Damage and rupture of thick homogeneous and double-layer plates due to bending under a rigid punch

Abstract

Abstract Numerical modelling of the process of rheological loss of stability and localization of plastic deformations with the formation of a strip of adiabatic shear and extension when homogeneous plates are bent (a plane strain state) under the action of a rigid punch is carried out. Models of an ideally elastic-plastic medium and of an elastic-plastic medium are considered, taking into account nucleation and the growth of pores. The formation of strips of localization of plastic deformations in homogeneous freely supported plates is considered for different conditions of contact interaction between the sample, the punch and the supports. The mechanism of the formation of strips of localization in regions where the material is stretched by the punch is determined. By comparing the behaviour of an ideally elastic-plastic and porous plate for different friction coefficients in the contact area it is shown that external friction leads to a considerable increase in the porosity and softening of the damaged material; for an ideally elastic-plastic material the effect of friction on the limiting load is small. In a freely supported plate, the porosity is localized in the lowest fibres in the region under the punch, while in the upper layers, where the material suffers compression, it behaves as an ideally elastic-plastic material.
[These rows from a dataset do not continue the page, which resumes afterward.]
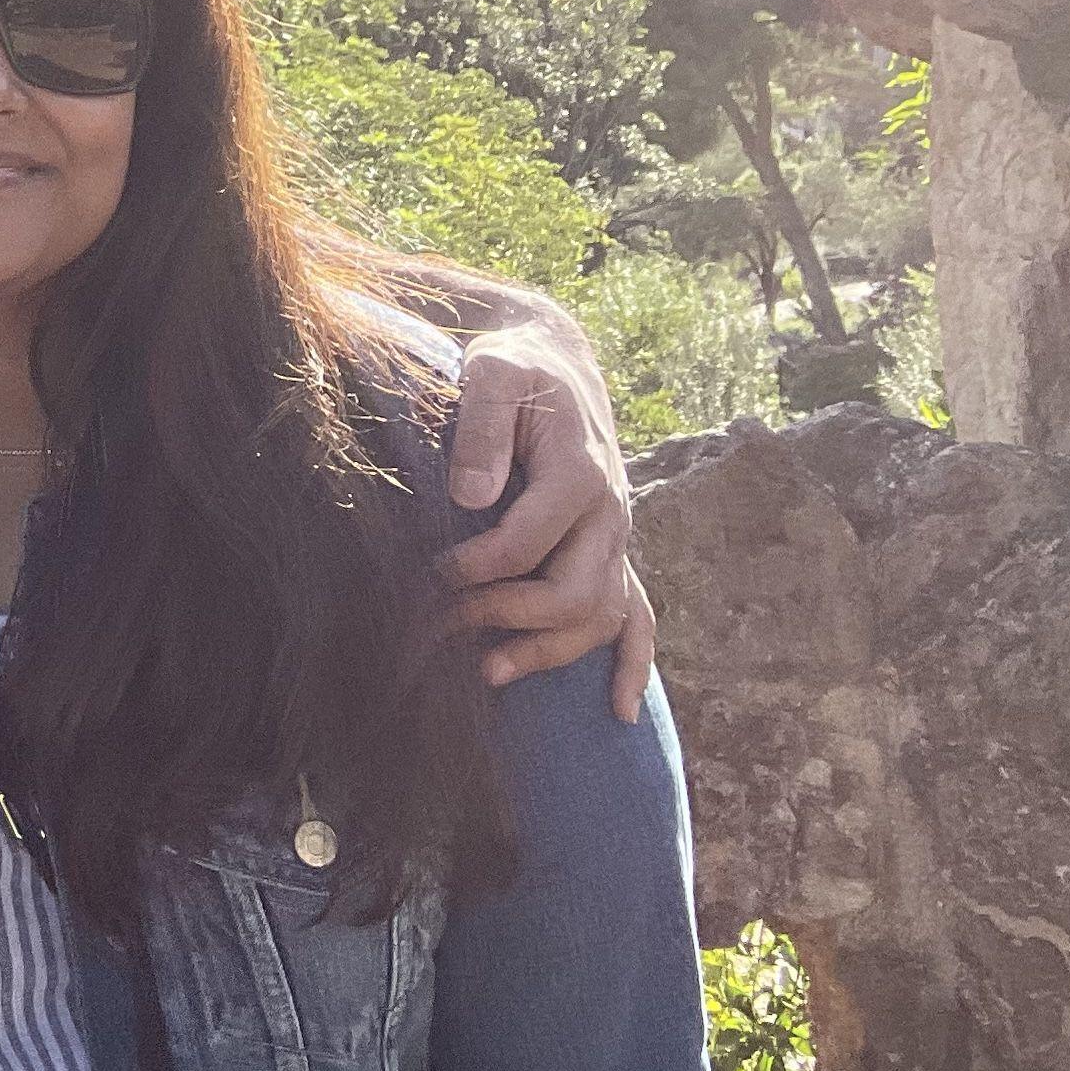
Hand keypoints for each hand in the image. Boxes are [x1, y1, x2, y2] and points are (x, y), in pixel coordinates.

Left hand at [437, 323, 656, 721]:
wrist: (555, 362)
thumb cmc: (514, 368)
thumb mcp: (492, 373)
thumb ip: (481, 426)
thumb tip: (470, 495)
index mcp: (579, 471)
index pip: (528, 542)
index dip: (477, 568)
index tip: (432, 572)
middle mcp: (608, 513)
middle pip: (571, 592)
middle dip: (507, 616)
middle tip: (445, 624)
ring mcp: (616, 538)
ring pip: (600, 615)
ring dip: (550, 651)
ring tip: (488, 672)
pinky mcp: (613, 550)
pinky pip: (637, 616)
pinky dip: (632, 664)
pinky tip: (617, 709)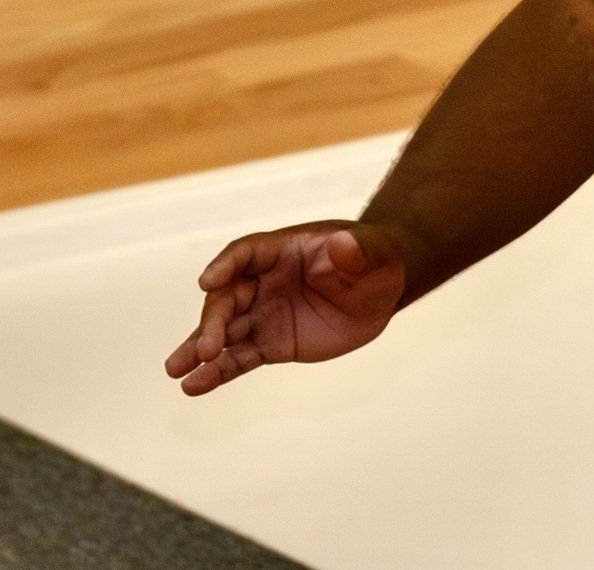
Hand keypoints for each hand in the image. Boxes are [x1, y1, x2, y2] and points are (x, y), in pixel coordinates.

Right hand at [163, 220, 406, 395]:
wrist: (380, 291)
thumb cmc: (375, 261)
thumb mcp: (374, 254)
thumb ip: (357, 251)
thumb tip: (343, 243)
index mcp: (282, 250)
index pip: (245, 253)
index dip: (226, 266)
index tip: (208, 281)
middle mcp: (263, 281)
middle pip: (227, 297)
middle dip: (213, 320)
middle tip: (206, 348)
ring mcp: (263, 314)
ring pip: (224, 330)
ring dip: (199, 348)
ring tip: (176, 369)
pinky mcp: (269, 343)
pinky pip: (239, 358)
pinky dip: (217, 372)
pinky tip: (194, 387)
When the boundary conditions on the rigid clamping at the ends of the plate are changed for large bendings, longitudinal stretching of the plate occurs. Strips of pore localization are formed around the rigid clamps over the whole plate thickness, which leads to a loss of load-carrying capability. The process of rheological loss of stability, softening and plastic strain localization is investigated based on continuum modelling of the rupture.